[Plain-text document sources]

============

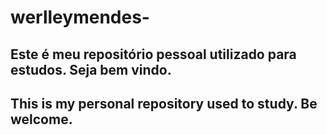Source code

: # werlleymendes-
## Este é meu repositório pessoal utilizado para estudos. Seja bem vindo.

## This is my personal repository used to study. Be welcome.


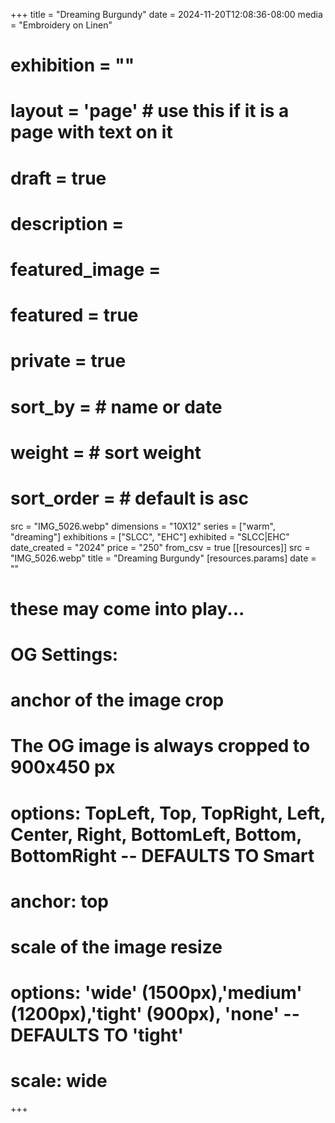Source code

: +++
title = "Dreaming Burgundy"
date = 2024-11-20T12:08:36-08:00
media = "Embroidery on Linen"
# exhibition = ""
# layout = 'page' # use this if it is a page with text on it
# draft = true
# description = 
# featured_image = 
# featured = true
# private = true
# sort_by = # name or date
# weight = # sort weight
# sort_order = # default is asc
src = "IMG_5026.webp"
dimensions = "10X12"
  series = ["warm", "dreaming"]
    exhibitions = ["SLCC", "EHC"]
  exhibited = "SLCC|EHC"
date_created = "2024"
price = "250"
from_csv = true
[[resources]]
  src = "IMG_5026.webp"
  title = "Dreaming Burgundy"
  [resources.params]
  date = ""

# these may come into play...
# OG Settings:
# anchor of the image crop 
#   The OG image is always cropped to 900x450 px
#   options: TopLeft, Top, TopRight, Left, Center, Right, BottomLeft, Bottom, BottomRight -- DEFAULTS TO Smart
# anchor: top
# scale of the image resize 
#   options: 'wide' (1500px),'medium' (1200px),'tight' (900px), 'none' -- DEFAULTS TO 'tight'
# scale: wide 
+++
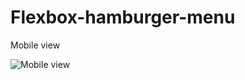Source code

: # Flexbox-hamburger-menu
Mobile view



![Mobile view](https://live.staticflickr.com/65535/49687685116_90cb47d1d6_h.jpg "Logo Title Text 1")


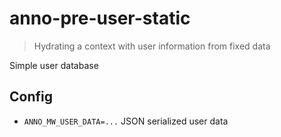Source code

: # anno-pre-user-static

> Hydrating a context with user information from fixed data

Simple user database

## Config

* `ANNO_MW_USER_DATA=...` JSON serialized user data
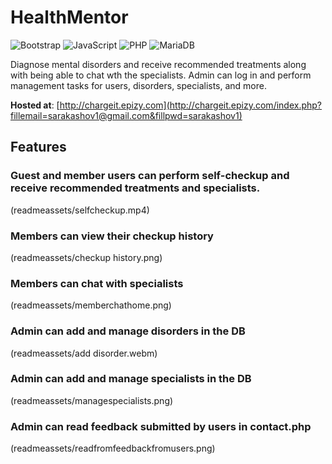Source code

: # HealthMentor

![Bootstrap](https://img.shields.io/badge/bootstrap-%23563D7C.svg?style=for-the-badge&logo=bootstrap&logoColor=white)
![JavaScript](https://img.shields.io/badge/javascript-%23323330.svg?style=for-the-badge&logo=javascript&logoColor=%23F7DF1E)
![PHP](https://img.shields.io/badge/php-%23777BB4.svg?style=for-the-badge&logo=php&logoColor=white)
![MariaDB](https://img.shields.io/badge/MariaDB-003545?style=for-the-badge&logo=mariadb&logoColor=white)

Diagnose mental disorders and receive recommended treatments  along with being able to chat wth the specialists. Admin can log in and perform management tasks for users, disorders, specialists, and more.

**Hosted at**: [http://chargeit.epizy.com](http://chargeit.epizy.com/index.php?fillemail=sarakashov1@gmail.com&fillpwd=sarakashov1)



## Features

### Guest and member users can perform self-checkup and receive recommended treatments and specialists.

(readmeassets/selfcheckup.mp4)

### Members can view their checkup history

(readmeassets/checkup history.png)

### Members can chat with specialists

(readmeassets/memberchathome.png)

### Admin can add and manage disorders in the DB

(readmeassets/add disorder.webm)

### Admin can add and manage specialists in the DB

(readmeassets/managespecialists.png)

### Admin can read feedback submitted by users in contact.php

(readmeassets/readfromfeedbackfromusers.png)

============

▶ **Your task**
Search the data above for the word "disorders". Copy each line it is in.

▶ **Final answer**
Diagnose mental disorders and receive recommended treatments  along with being able to chat wth the specialists. Admin can log in and perform management tasks for users, disorders, specialists, and more.
### Admin can add and manage disorders in the DB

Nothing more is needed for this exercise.